Gagfah specialises in property rental and management, with a particular concentration on Germany, where it has 144,046 residential units on its books. This focus has allowed the firm to gain a foothold this year and tap the surging appetite among investors for CMBS deals backed by German multifamily properties, seen as a safe and stable asset class.

“Our experience with CMBS has been clearly positive,” Gerald Klinck, Gagfah’s chief financial officer, says of the firm’s activity in the market this year. Most of the firm’s new loans are in CMBS structures, while the smaller remainder are bank loans, including some larger loans to an entire subsidiary, and some asset-by-asset smaller loans. 

This year’s positive CMBS experience Klinck talks about began in April with Taurus 2013 (GMF 1), which was brought to market by lead managers Bank of America Merrill Lynch and HSBC. The deal was underpinned by a €1.06bn loan originated by BAML in February and secured on Gagfah’s pool of 37,000 multifamily housing units in Dresden, known as the WOBA portfolio. That loan replaced part of an earlier debt facility on WOBA that was due to mature in May and which was originally carved up and securitized in two pre-crisis deals, Deutsche Bank’s Deco XIV and Lehman Brothers’ Windermere IX. 

Gagfah was also the underlying borrower and sponsor in German Residential Funding 2013-1, which reached the market in June this year with Goldman Sachs and BAML as lead managers. The deal, the largest CMBS transaction in Europe since 2008, securitized a €1.998bn five year loan on a 75,000-strong portfolio.

Cutting Costs

In both cases Gagfah was able to generate substantial savings on the new coupon — WOBA being 99bp lower than the previous loan, GRF 156bp lower — which underlines the importance of CMBS as a key funding tool for the firm, Klinck says. “The CMBS structure allowed us to achieve very attractive coupon rates that we would not have been able to generate through any other source of funding available to us. In addition, amortization schemes are usually more favourable in the case of CMBS.”

Reaffirming its appetite for the securitization market, he reveals that the vast majority of loans refinanced by Gagfah this year — and those upcoming in 2014 — will also be done via CMBS structures. Another large refinancing of three separate German multifamily loans, previously securitized in Deutsche Bank’s DECO 2007-E7X, will take the form of an imminent €700m securitization for part of its 2014 maturities. “We are confident that we will refinance this loan amount at a better coupon as well,” Klinck says, pointing to the solid investor demand for its previous two deals.

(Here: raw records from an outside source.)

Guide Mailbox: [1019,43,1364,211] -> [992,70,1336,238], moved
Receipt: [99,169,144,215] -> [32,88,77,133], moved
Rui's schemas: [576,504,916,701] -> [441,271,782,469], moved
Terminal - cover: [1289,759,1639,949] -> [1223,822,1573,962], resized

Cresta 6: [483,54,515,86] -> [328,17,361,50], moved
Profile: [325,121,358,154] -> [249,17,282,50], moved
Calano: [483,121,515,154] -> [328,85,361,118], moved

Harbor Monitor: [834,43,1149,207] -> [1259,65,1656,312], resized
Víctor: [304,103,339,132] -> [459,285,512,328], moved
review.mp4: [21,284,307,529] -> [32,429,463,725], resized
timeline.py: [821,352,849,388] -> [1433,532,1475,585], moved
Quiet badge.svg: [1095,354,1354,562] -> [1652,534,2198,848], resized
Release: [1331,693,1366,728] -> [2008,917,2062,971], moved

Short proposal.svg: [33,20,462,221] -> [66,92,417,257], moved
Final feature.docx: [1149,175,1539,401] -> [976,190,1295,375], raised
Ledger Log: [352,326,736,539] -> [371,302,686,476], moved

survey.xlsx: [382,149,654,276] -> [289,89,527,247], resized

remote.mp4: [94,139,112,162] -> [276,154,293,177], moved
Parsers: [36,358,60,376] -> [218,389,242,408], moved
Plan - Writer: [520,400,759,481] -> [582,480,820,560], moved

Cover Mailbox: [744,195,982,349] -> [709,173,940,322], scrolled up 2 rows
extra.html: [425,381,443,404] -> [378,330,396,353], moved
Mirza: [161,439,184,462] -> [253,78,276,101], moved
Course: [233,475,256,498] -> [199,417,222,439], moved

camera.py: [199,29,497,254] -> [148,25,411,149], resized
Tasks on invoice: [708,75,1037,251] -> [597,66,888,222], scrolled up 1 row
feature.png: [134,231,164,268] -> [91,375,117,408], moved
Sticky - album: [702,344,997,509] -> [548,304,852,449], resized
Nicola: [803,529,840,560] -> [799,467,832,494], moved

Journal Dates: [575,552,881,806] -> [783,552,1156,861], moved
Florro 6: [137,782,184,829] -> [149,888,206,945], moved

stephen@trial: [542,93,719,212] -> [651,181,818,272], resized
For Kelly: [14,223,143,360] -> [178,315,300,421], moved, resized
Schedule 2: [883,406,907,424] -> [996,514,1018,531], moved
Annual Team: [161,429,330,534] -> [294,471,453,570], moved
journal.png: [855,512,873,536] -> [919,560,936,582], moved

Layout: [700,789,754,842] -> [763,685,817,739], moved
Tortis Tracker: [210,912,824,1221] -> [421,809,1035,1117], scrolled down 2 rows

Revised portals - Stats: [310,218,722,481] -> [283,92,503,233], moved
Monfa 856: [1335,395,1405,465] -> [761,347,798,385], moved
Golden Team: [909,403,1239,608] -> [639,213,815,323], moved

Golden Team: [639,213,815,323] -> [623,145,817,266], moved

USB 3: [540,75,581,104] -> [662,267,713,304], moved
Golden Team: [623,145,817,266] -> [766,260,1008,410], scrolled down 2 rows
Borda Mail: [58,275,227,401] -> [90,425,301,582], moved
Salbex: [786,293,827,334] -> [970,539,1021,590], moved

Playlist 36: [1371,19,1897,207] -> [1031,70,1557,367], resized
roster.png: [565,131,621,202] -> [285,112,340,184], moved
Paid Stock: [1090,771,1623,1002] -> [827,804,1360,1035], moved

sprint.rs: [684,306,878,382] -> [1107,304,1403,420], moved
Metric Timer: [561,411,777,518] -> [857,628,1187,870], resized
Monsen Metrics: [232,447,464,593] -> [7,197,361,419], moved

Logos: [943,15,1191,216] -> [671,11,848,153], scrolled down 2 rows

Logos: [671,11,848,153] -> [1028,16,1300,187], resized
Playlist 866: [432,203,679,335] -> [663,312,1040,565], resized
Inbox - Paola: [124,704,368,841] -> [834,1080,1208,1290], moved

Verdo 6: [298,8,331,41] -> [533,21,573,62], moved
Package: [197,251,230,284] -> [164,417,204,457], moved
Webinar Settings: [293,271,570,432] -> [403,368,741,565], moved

He says the difference with CMBS now is that newer structures are much more transparent than a few years ago. He notes that previous deals were often bundled together with other debt, whereas the new CMBS are more like straightforward corporate bond encumbered by assets. 

And what of some of the challenges posed by other forms of funding to securitization, specifically for borrowers such as Gagfah as the market heads into the latter part of the year?

“While the preparation work and the amount and detail of data to be provided are rather comprehensive, CMBS is for us the funding type that offers the lowest coupon rates,” he says. “One must also keep in mind, however, that generally speaking, banks are more flexible with respect to change processes and you have a direct contact you can go to for decisions, as they have the financial risk on their balance shaeet. With CMBS structures, you have the servicer, which is often not in the position to make similar decisions, so that’s can be a bit more challenging.”

Yet Klinck is buoyant on the prospects for the market. “The window of opportunity for CMBS is clearly open these days,” he says. “We saw that with the strong demand for both the WOBA and the GRF CMBS, especially from international investors. The funds are available and CMBS backed by German residential assets offer an attractive risk/return profile that is rather difficult to replicate for most other asset classes.”